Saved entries
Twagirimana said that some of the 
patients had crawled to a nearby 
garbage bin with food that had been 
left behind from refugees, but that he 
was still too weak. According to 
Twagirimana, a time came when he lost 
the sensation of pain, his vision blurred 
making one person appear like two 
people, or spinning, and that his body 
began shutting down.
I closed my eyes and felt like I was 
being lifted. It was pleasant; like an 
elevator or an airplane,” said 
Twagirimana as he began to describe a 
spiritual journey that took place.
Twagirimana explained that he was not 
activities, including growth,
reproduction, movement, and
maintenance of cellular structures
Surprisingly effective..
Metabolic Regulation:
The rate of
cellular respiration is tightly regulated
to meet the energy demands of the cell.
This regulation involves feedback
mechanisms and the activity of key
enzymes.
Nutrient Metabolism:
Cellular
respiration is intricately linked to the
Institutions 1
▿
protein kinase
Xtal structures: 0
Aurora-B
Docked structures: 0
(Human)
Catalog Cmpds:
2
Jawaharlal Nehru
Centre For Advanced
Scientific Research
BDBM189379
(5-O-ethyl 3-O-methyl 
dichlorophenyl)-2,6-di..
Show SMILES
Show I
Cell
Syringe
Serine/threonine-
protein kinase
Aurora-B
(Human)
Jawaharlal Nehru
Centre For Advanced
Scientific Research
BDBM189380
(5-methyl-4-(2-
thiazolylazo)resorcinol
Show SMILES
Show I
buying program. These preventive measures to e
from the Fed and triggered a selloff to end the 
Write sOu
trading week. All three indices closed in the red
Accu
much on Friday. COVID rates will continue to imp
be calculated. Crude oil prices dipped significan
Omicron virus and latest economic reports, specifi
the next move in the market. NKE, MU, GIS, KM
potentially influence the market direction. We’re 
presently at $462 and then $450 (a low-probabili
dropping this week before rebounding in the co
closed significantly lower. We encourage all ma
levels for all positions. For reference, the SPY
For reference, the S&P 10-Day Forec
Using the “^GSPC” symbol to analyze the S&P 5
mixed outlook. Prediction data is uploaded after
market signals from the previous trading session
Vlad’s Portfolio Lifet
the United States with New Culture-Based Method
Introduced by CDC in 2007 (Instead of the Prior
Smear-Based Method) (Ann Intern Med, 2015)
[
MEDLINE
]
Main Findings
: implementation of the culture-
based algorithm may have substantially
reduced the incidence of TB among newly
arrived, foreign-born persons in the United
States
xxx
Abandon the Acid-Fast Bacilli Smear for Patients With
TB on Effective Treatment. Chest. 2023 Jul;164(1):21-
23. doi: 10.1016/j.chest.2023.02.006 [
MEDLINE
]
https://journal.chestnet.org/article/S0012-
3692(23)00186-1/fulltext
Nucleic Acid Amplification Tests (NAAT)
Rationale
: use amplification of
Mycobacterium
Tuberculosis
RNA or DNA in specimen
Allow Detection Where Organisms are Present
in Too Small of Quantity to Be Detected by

--

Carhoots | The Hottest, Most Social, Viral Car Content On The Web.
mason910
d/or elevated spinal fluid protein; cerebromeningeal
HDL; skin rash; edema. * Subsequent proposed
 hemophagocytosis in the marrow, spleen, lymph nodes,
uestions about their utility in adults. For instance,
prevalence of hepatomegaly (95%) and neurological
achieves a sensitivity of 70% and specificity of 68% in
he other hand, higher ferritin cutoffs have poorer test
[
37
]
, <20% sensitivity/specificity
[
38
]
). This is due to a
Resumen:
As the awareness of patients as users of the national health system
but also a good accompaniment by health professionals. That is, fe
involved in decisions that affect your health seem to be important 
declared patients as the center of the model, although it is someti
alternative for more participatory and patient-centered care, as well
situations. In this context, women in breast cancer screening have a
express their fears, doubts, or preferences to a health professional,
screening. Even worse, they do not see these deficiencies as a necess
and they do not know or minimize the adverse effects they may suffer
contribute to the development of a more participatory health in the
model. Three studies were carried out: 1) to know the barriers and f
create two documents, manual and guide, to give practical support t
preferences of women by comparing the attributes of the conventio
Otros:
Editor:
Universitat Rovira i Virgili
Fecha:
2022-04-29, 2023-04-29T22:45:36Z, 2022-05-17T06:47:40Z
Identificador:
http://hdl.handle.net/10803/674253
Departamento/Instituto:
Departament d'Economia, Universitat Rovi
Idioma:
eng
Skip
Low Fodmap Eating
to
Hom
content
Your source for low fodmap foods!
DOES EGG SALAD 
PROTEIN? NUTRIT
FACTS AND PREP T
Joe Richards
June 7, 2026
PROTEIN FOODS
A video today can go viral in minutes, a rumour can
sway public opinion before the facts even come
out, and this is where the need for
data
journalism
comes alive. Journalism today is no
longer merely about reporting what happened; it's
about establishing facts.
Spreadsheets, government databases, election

* * *

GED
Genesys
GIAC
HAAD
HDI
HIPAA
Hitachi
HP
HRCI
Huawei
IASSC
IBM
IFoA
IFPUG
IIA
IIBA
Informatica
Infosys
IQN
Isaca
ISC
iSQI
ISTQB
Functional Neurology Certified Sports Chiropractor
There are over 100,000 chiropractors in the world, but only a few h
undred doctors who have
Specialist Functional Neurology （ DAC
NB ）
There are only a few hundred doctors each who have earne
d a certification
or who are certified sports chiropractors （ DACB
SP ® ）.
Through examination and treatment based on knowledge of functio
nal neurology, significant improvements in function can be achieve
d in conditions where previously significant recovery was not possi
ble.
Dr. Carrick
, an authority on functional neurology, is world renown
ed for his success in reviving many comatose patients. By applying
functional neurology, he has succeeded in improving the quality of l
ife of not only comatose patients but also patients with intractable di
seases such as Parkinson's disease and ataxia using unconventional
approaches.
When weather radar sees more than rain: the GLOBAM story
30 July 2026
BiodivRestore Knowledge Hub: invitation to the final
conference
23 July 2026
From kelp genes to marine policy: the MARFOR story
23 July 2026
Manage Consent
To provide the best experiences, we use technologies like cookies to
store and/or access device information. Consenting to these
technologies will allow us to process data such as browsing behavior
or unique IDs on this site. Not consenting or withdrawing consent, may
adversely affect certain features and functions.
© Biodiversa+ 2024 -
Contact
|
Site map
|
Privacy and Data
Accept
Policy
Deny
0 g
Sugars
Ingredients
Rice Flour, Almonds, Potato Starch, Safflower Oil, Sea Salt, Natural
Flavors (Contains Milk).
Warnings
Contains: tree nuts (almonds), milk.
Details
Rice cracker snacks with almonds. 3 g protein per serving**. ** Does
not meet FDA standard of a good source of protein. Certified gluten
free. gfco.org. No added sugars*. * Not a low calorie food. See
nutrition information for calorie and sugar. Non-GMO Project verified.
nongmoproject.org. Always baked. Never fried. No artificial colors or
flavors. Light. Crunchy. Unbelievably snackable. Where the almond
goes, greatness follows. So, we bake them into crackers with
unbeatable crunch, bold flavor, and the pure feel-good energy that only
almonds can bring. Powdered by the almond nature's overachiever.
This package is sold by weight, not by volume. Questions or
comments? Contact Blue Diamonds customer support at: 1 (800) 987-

• [Exercise] Throughout the data above, report every line that contains the string "doctors".

• [Response to the exercise]
undred doctors who have
There are only a few hundred doctors each who have earne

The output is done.